A study says childless men can be just as broody as women, and it's true
When I was a teenager and my parents wanted to stop me doing something, they’d always come out with the same thing. “You’ll have to make these decisions when you’re a parent,” they would say. “It’s not easy. You’ll realise that when you have children of your own.”
I’m 53 now and I’m not a father. I never will be. I am happily married – to my second wife – and we have no children. It’s not that we didn’t want any; since my mid-thirties, I have been broody, desperate for the kids that I watched my friends and colleagues having over the years. I always assumed it would happen. But, for me, it was never the right time.
The study reported in yesterday’s Daily Telegraph, which found that childless men can be just as broody as women – and, indeed, are more prone to feeling depressed and angry about not having kids – was part of my PhD research project at Keele University. For it, I interviewed men who, like me, long to be fathers and have felt utterly devastated when it hasn’t come to pass.
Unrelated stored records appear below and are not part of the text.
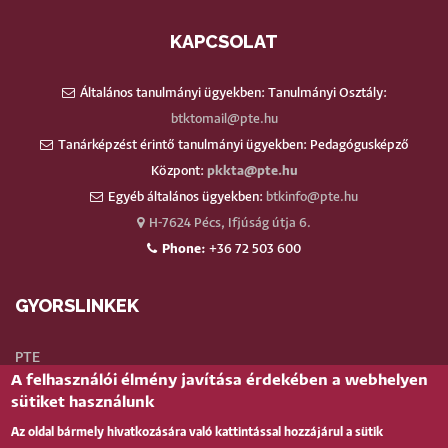
KAPCSOLAT
Általános tanulmányi ügyekben: Tanulmányi Osztály:
btktomail@pte.hu
Tanárképzést érintő tanulmányi ügyekben: Pedagógusképző
Központ:
pkkta@pte.hu
Egyéb általános ügyekben:
btkinfo@pte.hu
H-7624 Pécs, Ifjúság útja 6.
Phone:
+36 72 503 600
GYORSLINKEK
PTE
A felhasználói élmény javítása érdekében a webhelyen
Neptun
sütiket használunk
Webmail
Az oldal bármely hivatkozására való kattintással hozzájárul a sütik
Telefonkönyv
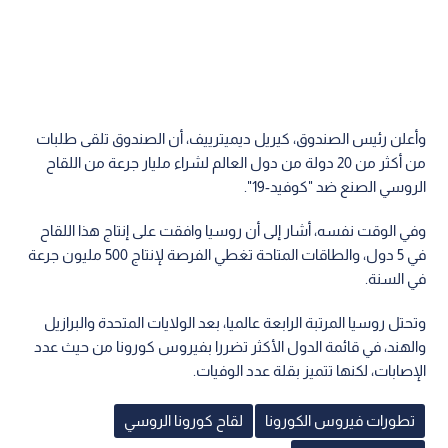
وأعلن رئيس الصندوق، كيريل ديميترييف، أن الصندوق تلقى طلبات
من أكثر من 20 دولة من دول العالم لشراء مليار جرعة من اللقاح
الروسي الصنع ضد "كوفيد-19".
وفي الوقت نفسه، أشار إلى أن روسيا وافقت على إنتاج هذا اللقاح
في 5 دول، والطاقات المتاحة تغطي الفرصة لإنتاج 500 مليون جرعة
في السنة.
وتحتل روسيا المرتبة الرابعة عالميا، بعد الولايات المتحدة والبرازيل
والهند، في قائمة الدول الأكثر تضررا بفيروس كورونا من حيث عدد
الإصابات، لكنها تتميز بقلة عدد الوفيات.
تطورات فيروس الكورونا
لقاح كورونا الروسي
I married my first wife when I was 26; she was five years younger. We got engaged within six months and married shortly afterwards. We bought a three-bedroom house in Rochdale, outside Manchester, and started trying for kids. At the time, I remember thinking: “I’m going to be a father. I’m going to have to provide for my child.” So I went into overdrive at work – I was a technician at Manchester University – to try to get a promotion. Four years passed, we never had children and eventually the marriage failed.
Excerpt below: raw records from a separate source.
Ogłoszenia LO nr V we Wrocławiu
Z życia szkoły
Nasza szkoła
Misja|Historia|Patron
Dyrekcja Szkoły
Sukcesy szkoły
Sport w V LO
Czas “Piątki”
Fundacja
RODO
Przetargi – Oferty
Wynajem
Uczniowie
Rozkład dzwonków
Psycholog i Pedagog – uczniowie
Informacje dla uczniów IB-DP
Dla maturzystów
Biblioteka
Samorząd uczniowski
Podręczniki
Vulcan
Afterwards, I was stuck with the house, rattling around on my own. It was a macho thing – I can survive, I thought, I can do this. In reality, it was all a bit sad. Meanwhile, all my peers were getting married and having children – having a life, I suppose. When I was 35, I got into a relationship with a great woman. At one point, she said: “I’d like to have children with you.” I was so ready then. I yearned for a son or daughter. But, sadly, we split up soon afterwards.
It was around this time that I started to feel envious of men who had children. There was a guy I’d been to school with who worked in the same building as me and he had a baby when he was in his late twenties. I remember being intensely jealous of him. I told him: “I want what you’ve got. You have the life that I should have.”
At 37, I met my wife. She is a few years older than me, and when things started to get serious, we had the chat about kids. She told me she was past wanting children – she had once been broody, but not any more. It was then that I had to make a choice. Did I leave her and try to find another woman who might want to get pregnant? Or did I stay in this relationship with this wonderful woman, and sacrifice my hope of having children? My mind was made up.
I am happy with my decision, but there are regrets. On the street where we live, there are some young girls who ride up and down on their bikes. My wife and I love hearing them out and about. They have birthday parties, and other parents in the neighbourhood are invited – but we aren’t. I completely understand; they’re nice people and they probably think we wouldn’t be interested – all that noise and hectic running around and fizzy drinks. But the truth is we’d love to be there.
Children are a bridge to a social life – to school gates and clubs and activities – that we are not a part of. As I get older, being a grandparent has crossed my mind, too. That is something I will never experience. It hits me at certain times of the year. I would have loved to have gone to a nice Nativity play. I would be such a doting father; I’d be in tears before I even got to the school car park.
There is a stigma around men who don’t have children. We don’t talk about it. Women are nurturing and kind; men are the stoic ones. You don’t want to be seen as a big softie for admitting you’re broody. In reality, a lot of hurt comes from the unfulfilled desire to be a dad. There’s an African saying: “You’re not a man unless you’re a father.” In the past, I’ve certainly felt that. I’ve felt like I’ve failed; like having children was the one thing I was predisposed to do – and I didn’t do it. Now, all I can do is adapt.
People say there are advantages to not having children – you have a bit more money and freedom. You can form other relationships, keep yourself busy and try to come to terms with it. Still, nothing can fill that gap. Nothing makes up for not being a dad.